TEXT UNDER STUDY section start

Odetta is apparently schizo (again, here’s where the dated material comes in, perhaps). She acts schizo, she does all the schizo things, and JUST when she’s supposed to do something, she does it on her own and she’s healed. I know better than this. My suspension of disbelief is broken. Too far suspended. ESPECIALLY since upon these characters’ backs the story rolls. And Eddie’s an idiot. He ignores Roland’s commands repeatedly to–as I suspect–simply move the plot forward and draw the tension higher. It ticked me off. Do not give a half-lunatic a loaded gun. He does. Do not let your guard down. He does repeatedly.

He’s untrustworthy (“never trust a junkie”) and he’s weak. Yet I’m supposed to believe he’s strong and composed of Gunslinger steel. I don’t. Odetta, after she is “healed,” becames a total BA, I’d think, but it’s the healing that makes me sad. If I wrote that for my critique group I’d have fifteen people jumping down my throat with an, “Ah-hah! Un believe able! Fix this! It’s weak!”

The themes are incredible. I see where he gets some of his later storywriting ability. The ideas are incredible. The setting is awesome. The idea is fantastic. The execution is something I did in high school.

I judge books based on whether I could write them better. I could write this one better. I give it a 1.5 out of 5.

Yet, I WILL read book 3. I’ve read 4 HP books. I can read this Gunslinger series.

TEXT UNDER STUDY section end

## BRIEF 1
Condense the paragraph of the book review that begins "The themes are incredible" into a short bulleted list that keeps its main points.
## BRIEF 2
Answer these questions using the book review, with one short answer per line and each answer marked with the same letter as its question.
(a) Whose commands does Eddie repeatedly ignore?
(b) What rating out of 5 does the reviewer give the book?
(c) How many HP books has the reviewer read?
## BRIEF 3
Reproduce everything in the book review from "The themes are" down to "this Gunslinger series.", word for word.

STORED DATA section start

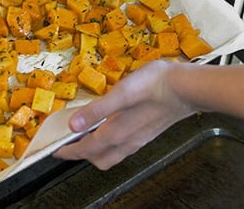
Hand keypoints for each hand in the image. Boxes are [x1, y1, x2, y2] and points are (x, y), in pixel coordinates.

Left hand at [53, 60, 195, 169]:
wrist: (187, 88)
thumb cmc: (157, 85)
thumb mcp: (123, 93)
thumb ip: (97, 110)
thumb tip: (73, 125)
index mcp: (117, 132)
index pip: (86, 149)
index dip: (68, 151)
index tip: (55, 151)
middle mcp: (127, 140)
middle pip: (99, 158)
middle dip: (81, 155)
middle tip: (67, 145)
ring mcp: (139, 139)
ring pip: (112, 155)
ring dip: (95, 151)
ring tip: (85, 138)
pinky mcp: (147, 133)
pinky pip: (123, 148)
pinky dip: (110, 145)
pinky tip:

STORED DATA section end
STORED DATA section start

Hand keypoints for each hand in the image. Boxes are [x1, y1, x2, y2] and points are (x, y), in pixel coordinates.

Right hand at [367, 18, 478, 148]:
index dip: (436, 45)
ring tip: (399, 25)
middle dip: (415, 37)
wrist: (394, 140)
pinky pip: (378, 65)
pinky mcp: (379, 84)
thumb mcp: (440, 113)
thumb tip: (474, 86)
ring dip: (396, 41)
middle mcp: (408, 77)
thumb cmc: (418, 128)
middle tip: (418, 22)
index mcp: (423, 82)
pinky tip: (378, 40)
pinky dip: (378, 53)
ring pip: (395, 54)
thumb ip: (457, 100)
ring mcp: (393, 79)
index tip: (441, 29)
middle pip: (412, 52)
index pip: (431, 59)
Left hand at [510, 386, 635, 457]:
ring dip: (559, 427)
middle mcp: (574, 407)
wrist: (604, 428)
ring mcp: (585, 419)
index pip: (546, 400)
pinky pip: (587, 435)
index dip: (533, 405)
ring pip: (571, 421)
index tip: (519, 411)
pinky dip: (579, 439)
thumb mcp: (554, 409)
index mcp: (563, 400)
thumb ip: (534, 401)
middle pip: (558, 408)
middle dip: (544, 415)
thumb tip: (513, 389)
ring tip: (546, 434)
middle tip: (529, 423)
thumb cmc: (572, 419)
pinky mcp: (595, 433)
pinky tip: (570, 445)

STORED DATA section end

## WORKED SOLUTION 1
- The themes, ideas, and setting are excellent.
- They show where the author's later storytelling ability came from.
- The execution is at a high-school level.

## WORKED SOLUTION 2
(a) Roland's
(b) 1.5
(c) 4

## WORKED SOLUTION 3
The themes are incredible. I see where he gets some of his later storywriting ability. The ideas are incredible. The setting is awesome. The idea is fantastic. The execution is something I did in high school.

I judge books based on whether I could write them better. I could write this one better. I give it a 1.5 out of 5.

Yet, I WILL read book 3. I’ve read 4 HP books. I can read this Gunslinger series.